Simonne Horwitz's academic expertise in the history of the ongoing HIV/AIDs epidemic worldwide has direct relevance to the situation now unfolding in Saskatchewan. CBC News reporter Geoff Leo contacted Simonne (courtesy of a tip from fellow medical historian Erika Dyck) in the course of his investigation of the soaring rate of HIV/AIDs in this province. The story broke today. Simonne (shown here in a happier mood yesterday, at the USSU ceremony at which she received a 2009 Teaching Excellence Award) has been all over CBC radio and television in the last few hours.

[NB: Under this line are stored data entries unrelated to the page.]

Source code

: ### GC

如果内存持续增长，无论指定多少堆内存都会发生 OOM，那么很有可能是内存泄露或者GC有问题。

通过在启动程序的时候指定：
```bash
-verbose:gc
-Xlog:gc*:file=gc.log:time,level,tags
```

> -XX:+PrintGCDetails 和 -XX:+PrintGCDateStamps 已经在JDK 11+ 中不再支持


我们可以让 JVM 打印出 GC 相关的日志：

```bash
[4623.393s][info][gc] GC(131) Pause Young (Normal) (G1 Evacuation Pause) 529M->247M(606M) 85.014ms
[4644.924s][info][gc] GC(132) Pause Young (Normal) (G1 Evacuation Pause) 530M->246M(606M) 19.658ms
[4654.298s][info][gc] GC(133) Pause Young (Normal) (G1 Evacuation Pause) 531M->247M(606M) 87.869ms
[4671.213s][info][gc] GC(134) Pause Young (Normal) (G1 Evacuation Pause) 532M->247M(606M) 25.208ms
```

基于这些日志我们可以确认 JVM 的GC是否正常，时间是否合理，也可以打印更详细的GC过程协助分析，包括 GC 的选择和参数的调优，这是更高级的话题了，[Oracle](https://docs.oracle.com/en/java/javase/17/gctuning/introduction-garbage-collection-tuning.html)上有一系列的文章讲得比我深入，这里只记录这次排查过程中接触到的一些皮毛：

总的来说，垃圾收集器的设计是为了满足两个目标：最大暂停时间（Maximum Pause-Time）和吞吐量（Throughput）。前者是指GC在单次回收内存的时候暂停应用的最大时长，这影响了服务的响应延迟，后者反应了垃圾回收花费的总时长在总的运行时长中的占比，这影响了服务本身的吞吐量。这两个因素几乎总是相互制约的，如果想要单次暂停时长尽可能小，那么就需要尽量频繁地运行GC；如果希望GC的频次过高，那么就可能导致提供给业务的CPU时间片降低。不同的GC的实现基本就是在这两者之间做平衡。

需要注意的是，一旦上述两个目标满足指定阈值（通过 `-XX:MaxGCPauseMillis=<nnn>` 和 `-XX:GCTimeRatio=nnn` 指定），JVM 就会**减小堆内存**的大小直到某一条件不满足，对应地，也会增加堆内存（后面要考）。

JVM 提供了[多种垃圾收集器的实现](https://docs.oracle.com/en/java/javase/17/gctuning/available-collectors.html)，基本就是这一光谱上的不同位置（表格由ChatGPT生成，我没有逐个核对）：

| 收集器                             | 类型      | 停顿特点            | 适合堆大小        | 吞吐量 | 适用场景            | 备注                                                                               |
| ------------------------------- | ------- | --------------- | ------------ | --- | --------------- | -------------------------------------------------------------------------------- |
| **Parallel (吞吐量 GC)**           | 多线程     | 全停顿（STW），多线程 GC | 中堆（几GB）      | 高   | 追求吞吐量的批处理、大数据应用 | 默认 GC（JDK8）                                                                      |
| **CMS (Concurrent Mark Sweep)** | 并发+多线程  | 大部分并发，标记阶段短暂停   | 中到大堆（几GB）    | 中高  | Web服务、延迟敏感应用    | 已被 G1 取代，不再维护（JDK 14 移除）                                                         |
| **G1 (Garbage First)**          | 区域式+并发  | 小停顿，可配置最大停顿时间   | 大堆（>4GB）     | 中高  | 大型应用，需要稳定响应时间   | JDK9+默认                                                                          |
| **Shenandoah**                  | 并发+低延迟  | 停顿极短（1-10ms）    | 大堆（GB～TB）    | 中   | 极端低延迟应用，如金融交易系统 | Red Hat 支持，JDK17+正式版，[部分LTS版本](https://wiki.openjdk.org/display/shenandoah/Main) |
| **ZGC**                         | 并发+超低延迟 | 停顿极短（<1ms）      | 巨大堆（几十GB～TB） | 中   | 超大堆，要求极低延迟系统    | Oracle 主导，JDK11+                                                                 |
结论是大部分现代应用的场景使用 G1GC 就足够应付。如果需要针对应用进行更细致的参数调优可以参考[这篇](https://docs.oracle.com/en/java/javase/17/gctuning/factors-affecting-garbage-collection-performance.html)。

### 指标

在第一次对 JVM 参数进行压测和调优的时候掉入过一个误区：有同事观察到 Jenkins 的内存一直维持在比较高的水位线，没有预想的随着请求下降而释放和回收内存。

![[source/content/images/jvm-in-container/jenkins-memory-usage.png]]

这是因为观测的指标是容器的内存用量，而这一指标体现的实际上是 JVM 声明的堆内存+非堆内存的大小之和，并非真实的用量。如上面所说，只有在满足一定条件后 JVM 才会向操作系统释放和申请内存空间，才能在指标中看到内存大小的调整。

She was interviewed by Anna Maria Tremonti in part one (starting at the 13th minute on the podcast) of the nationally broadcast The Current (click here to listen), and by Sheila Coles on CBC Saskatchewan's Morning Edition - Extra (click here to listen).
In both cases (the Morning Edition interview is longer and more probing), Simonne presented the truly sobering data in a global and a local context succinctly, clearly, and unflinchingly. In just a few minutes she set out the human elements -- social, cultural, economic, political -- that facilitate the spread of the disease, are ravaged by its consequences, and in which the key to effective responses is to be found. It was nothing less than a call to informed, compassionate, and urgent action.
Next year, Simonne will offer a new honours seminar that directly engages with these issues: History 498.3, "History of HIV/AIDA, With a Special Focus on the Developing World". It now seems that Saskatchewan will also loom large in those discussions.